AI and Holistic Review
Author(s) -
AJ Alvero,
Noah Arthurs,
anthony lising antonio,
Benjamin W. Domingue,
Ben Gebre-Medhin,
Sonia Giebel,
Mitchell L. Stevens
Publication year - 2020
Publication title -
proceedings of the aaai/acm conference on ai, ethics, and society
Language(s) - English
Resource type - Conference proceedings
DOI - 10.1145/3375627.3375871
Subject(s) - narrative , legitimacy , logistic regression , discretion , audit , reading (process) , classifier (uml) , computer science , psychology , artificial intelligence , political science , law , machine learning , management , politics , economics , philosophy , linguistics
College admissions in the United States is carried out by a human-centered method of evaluation known as holistic review, which typically involves reading original narrative essays submitted by each applicant.
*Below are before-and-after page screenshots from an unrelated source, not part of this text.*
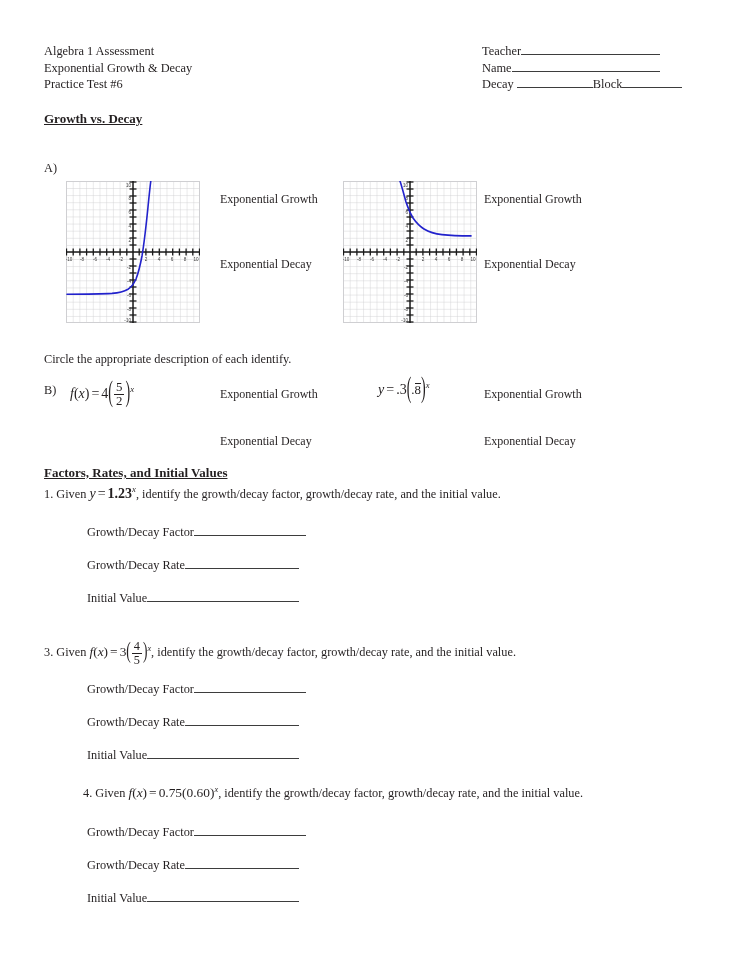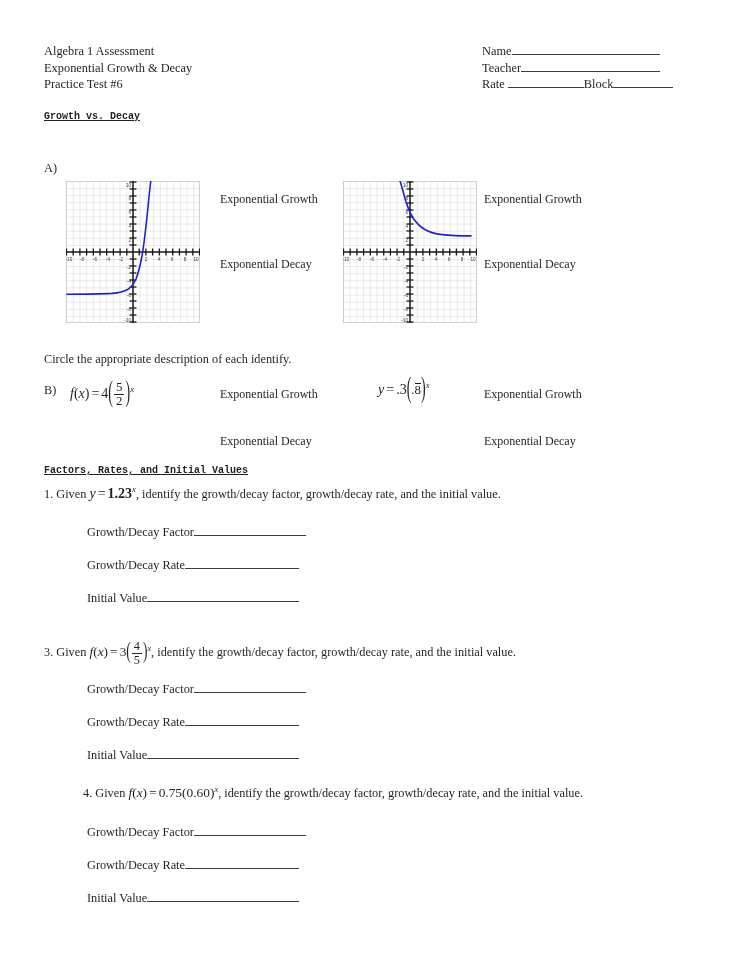--- a/index.html
+++ b/index.html
@@ -153,8 +153,8 @@
   </div>
 
   <div class="hdr-right">
+    <div class="row"><span>Teacher</span><span class="blank ul" style="width:139px;"></span></div>
     <div class="row"><span>Name</span><span class="blank ul" style="width:148px;"></span></div>
-    <div class="row"><span>Teacher</span><span class="blank ul" style="width:139px;"></span></div>
     <div class="row"><span>Rate </span><span class="blank ul" style="width:76px;"></span><span>Block</span><span class="blank ul" style="width:60px;"></span></div>
   </div>
 

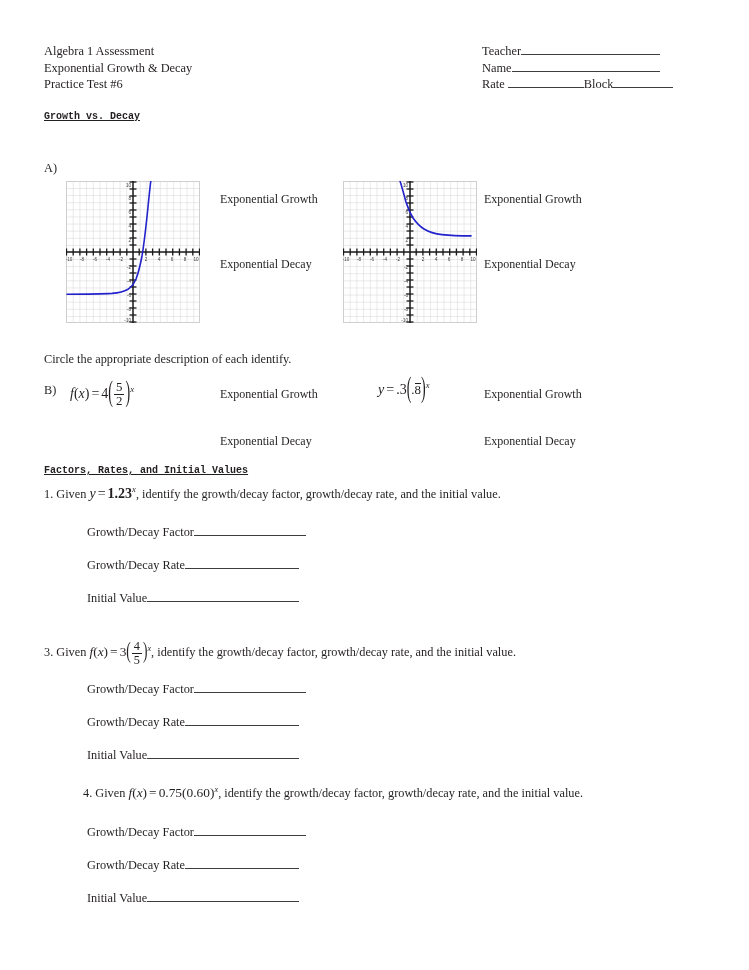--- a/index.html
+++ b/index.html
@@ -155,7 +155,7 @@
   <div class="hdr-right">
     <div class="row"><span>Teacher</span><span class="blank ul" style="width:139px;"></span></div>
     <div class="row"><span>Name</span><span class="blank ul" style="width:148px;"></span></div>
-    <div class="row"><span>Rate </span><span class="blank ul" style="width:76px;"></span><span>Block</span><span class="blank ul" style="width:60px;"></span></div>
+    <div class="row"><span>Decay </span><span class="blank ul" style="width:76px;"></span><span>Block</span><span class="blank ul" style="width:60px;"></span></div>
   </div>
 
   <div class="sec-head" style="left:44px; top:111px;">Growth vs. Decay</div>

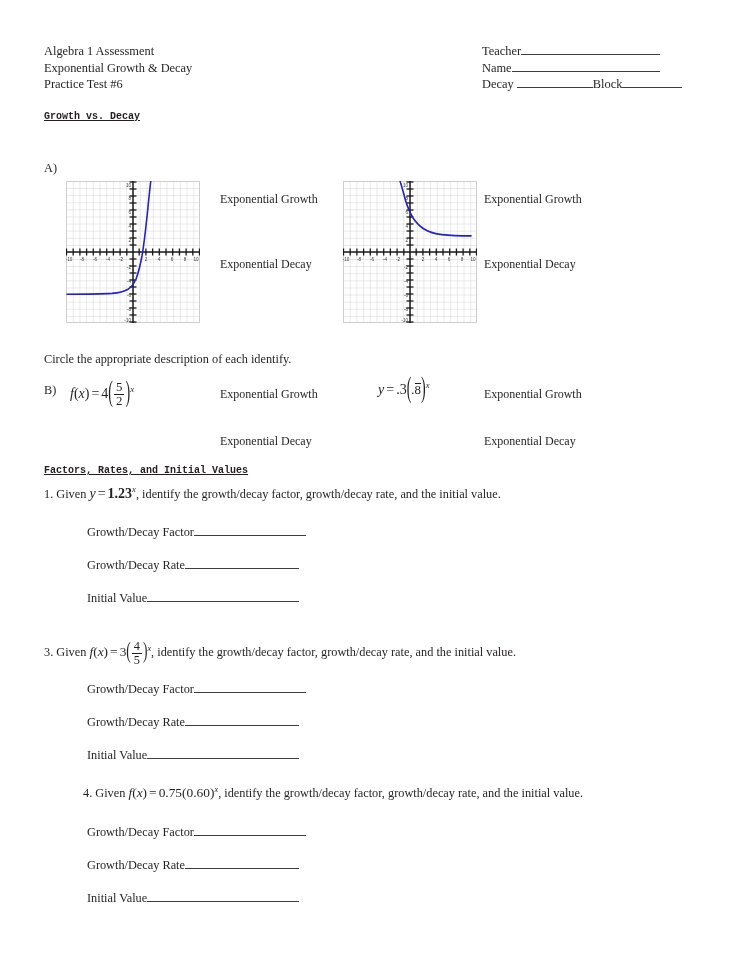--- a/index.html
+++ b/index.html
@@ -50,10 +50,9 @@
   .sec-head {
     position: absolute;
     font-weight: bold;
-    font-size: 10px;
+    font-size: 13px;
     text-decoration: underline;
     white-space: nowrap;
-    font-family: Liberation Mono, monospace;
   }
 
   .q-line {

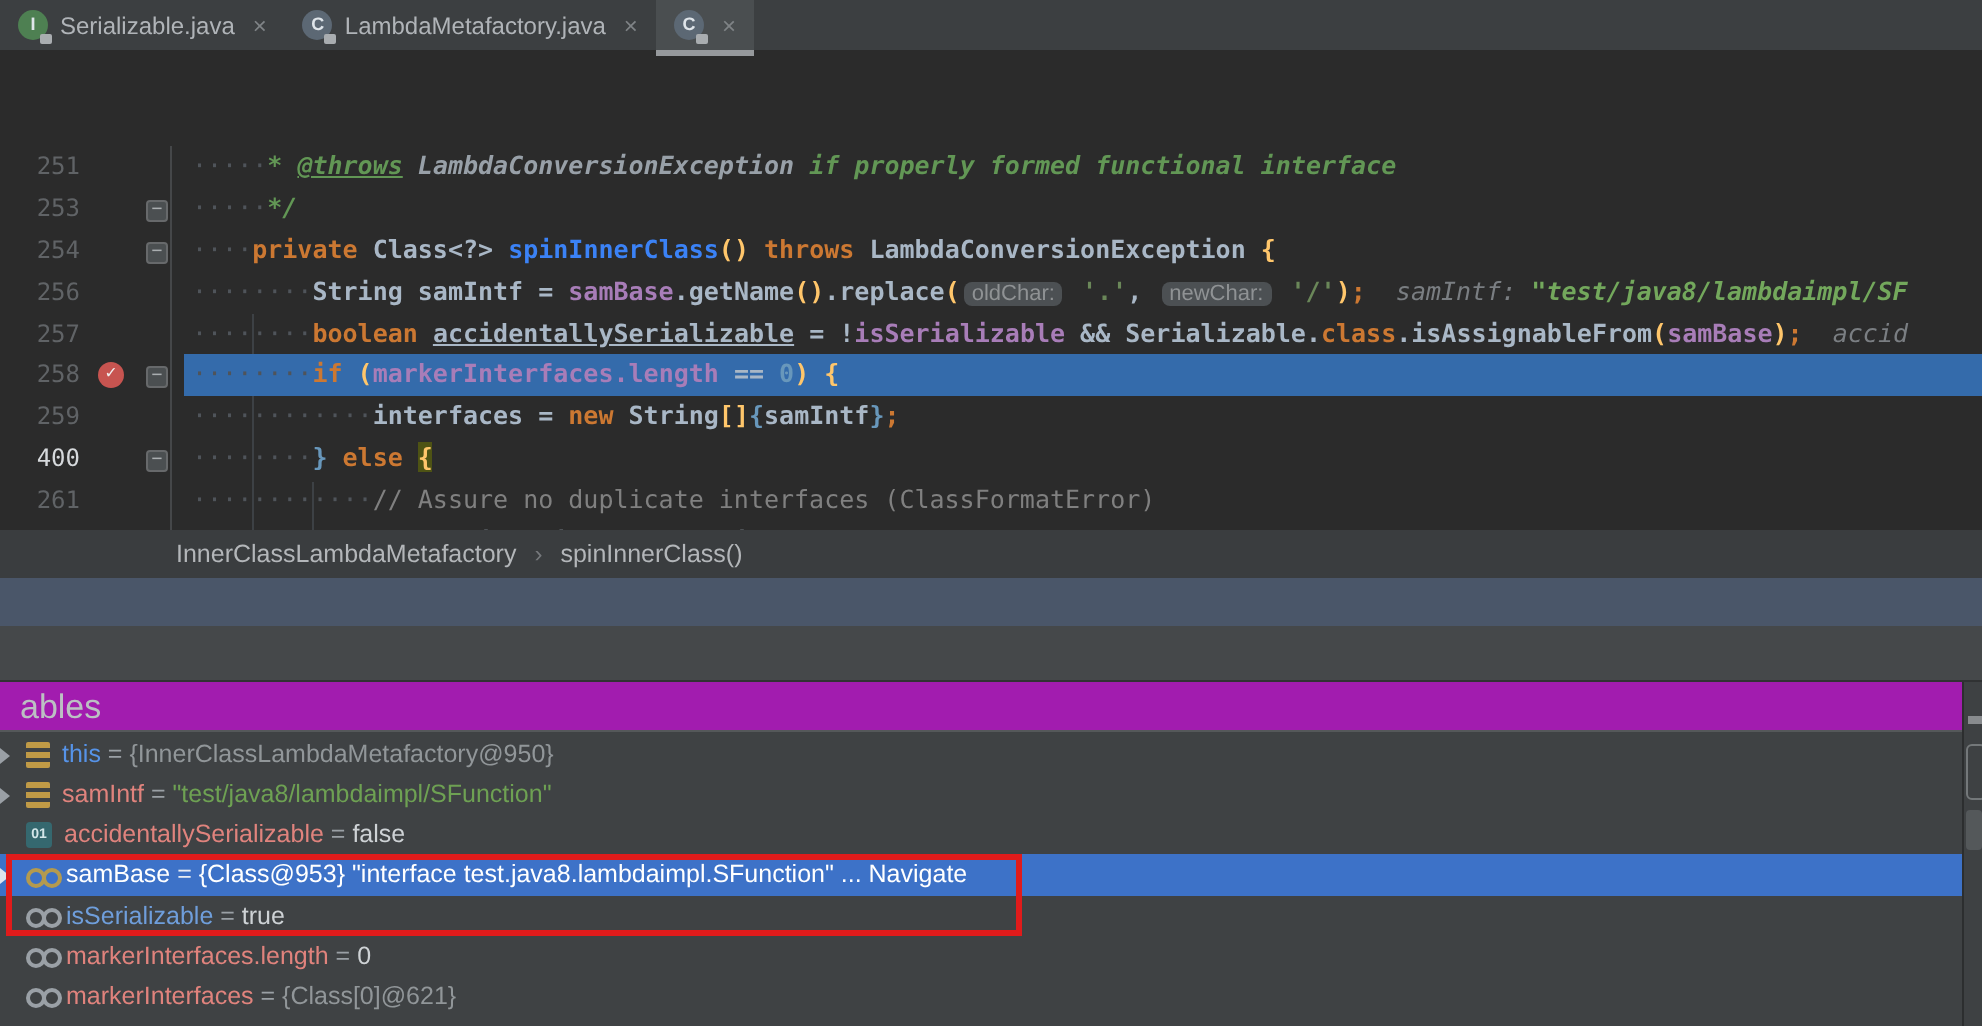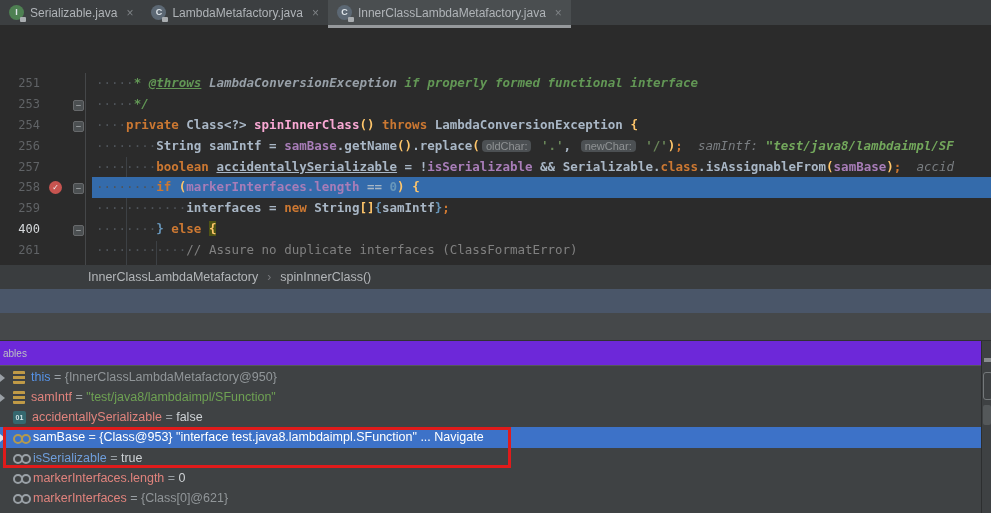--- a/index.html
+++ b/index.html
@@ -125,7 +125,6 @@
       </div>
       <div class="tab active">
         <span class="cicon icn-c">C<span class="lock"></span></span>
-        <span>InnerClassLambdaMetafactory.java</span>
         <span class="tclose">×</span>
       </div>
     </div>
The legitimacy and fairness of holistic review, which gives human readers significant discretion over determining each applicant's fitness for admission, has been repeatedly challenged in courtrooms and the public sphere. Using a unique corpus of 283,676 application essays submitted to a large, selective, state university system between 2015 and 2016, we assess the extent to which applicant demographic characteristics can be inferred from application essays. We find a relatively interpretable classifier (logistic regression) was able to predict gender and household income with high levels of accuracy. Findings suggest that data auditing might be useful in informing holistic review, and perhaps other evaluative systems, by checking potential bias in human or computational readings.